* AUFGABE A: Schreib in den Zeilen nach dem Text den Abschnitt von der Zeile mit „target/: The target“ bis zur Zeile mit „chocopy-ref.jar: A reference“ neu ab und benenne dabei „directory“ überall in „folder“ um. Alles andere bleibt unverändert.

* TEXTAUSZUG:
────

Nur rund einen Kilometer Luftlinie entfernt liegt der Holz- und Fabrikenhafen, an dessen östlichem Rand die zweite den Stadtbereich um Walle und Gröpelingen erschließende Straßenbahnstrecke verläuft, hier an der Kreuzung Nordstraße/ Emder Straße.

Tw 811 und Bw 1806

Seit August 2014 fährt die Bremer Straßenbahn mit dem dritten Bauabschnitt der Linie 4 auch in das niedersächsische Umland – vom an der Bremer Stadtgrenze gelegenen Borgfeld aus wurde die Straßenbahn nach Lilienthal bzw. Falkenberg verlängert. Durch die dörfliche Hauptstraße fährt der Zug aus Tw 801 und Bw 1806.

Tw 811 und Bw 1806

Westlich der Brücke über die Wümme verläuft die Grenze zwischen Bremen und Niedersachsen entlang der Wümme. Der Zug erreicht an der auf der Brücke gelegenen Hst Truperdeich Bremer Stadtgebiet. Am Mehlandsdeichweg entscheidet dagegen die Straßenseite, in welchem Bundesland man wohnt …

Tw 811 und Bw 1806

Die bis 1849 erbaute Horner Mühle wird bereits seit 1933 nicht mehr mit Wind betrieben, 1938 wurden ihre Ruten demontiert. Erst Jahrzehnte später erhielt sie im Zuge von denkmalgerechten Sanierungen ihre Flügel zurück, 2017 wurde die Mühlentechnik umfangreich erneuert.
Die heute wieder betriebene Linie 4 ist ein Projekt der 1990er und 2000er Jahre. 1972 wurde die alte Linie 4 nach Horn eingestellt und 1998 in einem ersten von drei Bauabschnitten bis zur Horner Mühle wiedereröffnet. 2002 wurde der zweite Bauabschnitt nach Borgfeld eröffnet und 2014 zum aktuellen Endpunkt im niedersächsischen Lilienthal verlängert.

Tw 811 und Bw 1806

Zeit für einen Fahrzeugtausch. Die Reisegruppe ist an der Domsheide ausgestiegen und der Großraumzug macht sich wieder auf den Weg in Richtung Sebaldsbrück. Hier passiert der Zug entlang der Straße Bei den drei Pfählen den Hastedter Wochenmarkt.

Tw 3077

Zunächst kommt jedoch ein anderes, inzwischen auch museumsreifes Fahrzeug gefahren. Die ab 1993 in Serie gebauten Niederflurwagen aus dem Hause AEG bzw. Adtranz stehen vor dem Ersatz durch neue Züge der Reihe Avenio aus dem Hause Siemens. Aktuell sind bereits rund ein Drittel der Züge ausgemustert, ein Verkauf der niederflurigen Triebwagen stand aufgrund des starken Verschleisses an den Zügen nicht zur Diskussion.

────

* AUFGABE B: Fasse den Absatz im Text über die Bremer Straßenbahn, der mit „Die heute wieder betriebene Linie 4“ beginnt, als kurze Liste zusammen.

────

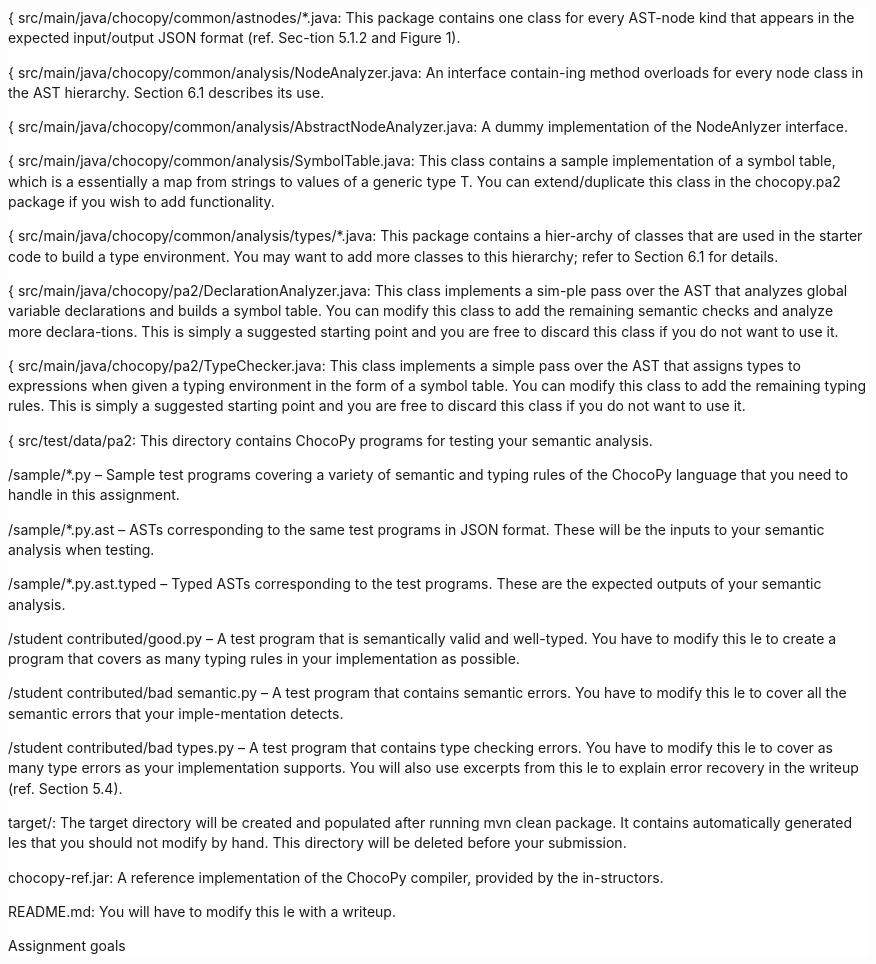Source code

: { src/main/java/chocopy/common/astnodes/*.java: This package contains one class for every AST-node kind that appears in the expected input/output JSON format (ref. Sec-tion 5.1.2 and Figure 1).

{ src/main/java/chocopy/common/analysis/NodeAnalyzer.java: An interface contain-ing method overloads for every node class in the AST hierarchy. Section 6.1 describes its use.

{ src/main/java/chocopy/common/analysis/AbstractNodeAnalyzer.java: A dummy implementation of the NodeAnlyzer interface.

{ src/main/java/chocopy/common/analysis/SymbolTable.java: This class contains a sample implementation of a symbol table, which is a essentially a map from strings to values of a generic type T. You can extend/duplicate this class in the chocopy.pa2 package if you wish to add functionality.

{ src/main/java/chocopy/common/analysis/types/*.java: This package contains a hier-archy of classes that are used in the starter code to build a type environment. You may want to add more classes to this hierarchy; refer to Section 6.1 for details.

{ src/main/java/chocopy/pa2/DeclarationAnalyzer.java: This class implements a sim-ple pass over the AST that analyzes global variable declarations and builds a symbol table. You can modify this class to add the remaining semantic checks and analyze more declara-tions. This is simply a suggested starting point and you are free to discard this class if you do not want to use it.

{ src/main/java/chocopy/pa2/TypeChecker.java: This class implements a simple pass over the AST that assigns types to expressions when given a typing environment in the form of a symbol table. You can modify this class to add the remaining typing rules. This is simply a suggested starting point and you are free to discard this class if you do not want to use it.


{ src/test/data/pa2: This directory contains ChocoPy programs for testing your semantic analysis.

/sample/*.py – Sample test programs covering a variety of semantic and typing rules of the ChocoPy language that you need to handle in this assignment.

/sample/*.py.ast – ASTs corresponding to the same test programs in JSON format. These will be the inputs to your semantic analysis when testing.

/sample/*.py.ast.typed – Typed ASTs corresponding to the test programs. These are the expected outputs of your semantic analysis.

/student contributed/good.py – A test program that is semantically valid and well-typed. You have to modify this le to create a program that covers as many typing rules in your implementation as possible.

/student contributed/bad semantic.py – A test program that contains semantic errors. You have to modify this le to cover all the semantic errors that your imple-mentation detects.

/student contributed/bad types.py – A test program that contains type checking errors. You have to modify this le to cover as many type errors as your implementation supports. You will also use excerpts from this le to explain error recovery in the writeup (ref. Section 5.4).

target/: The target directory will be created and populated after running mvn clean package. It contains automatically generated les that you should not modify by hand. This directory will be deleted before your submission.

chocopy-ref.jar: A reference implementation of the ChocoPy compiler, provided by the in-structors.

README.md: You will have to modify this le with a writeup.

Assignment goals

────

* LÖSUNG A:
target/: The target folder will be created and populated after running mvn clean package. It contains automatically generated les that you should not modify by hand. This folder will be deleted before your submission.

chocopy-ref.jar: A reference implementation of the ChocoPy compiler, provided by the in-structors.

* LÖSUNG B:
- Linie 4: Projekt der 1990er und 2000er Jahre
- 1972: alte Linie 4 nach Horn eingestellt
- 1998: erster Bauabschnitt bis zur Horner Mühle wiedereröffnet
- 2002: zweiter Bauabschnitt nach Borgfeld eröffnet
- 2014: Verlängerung bis zum heutigen Endpunkt in Lilienthal (Niedersachsen)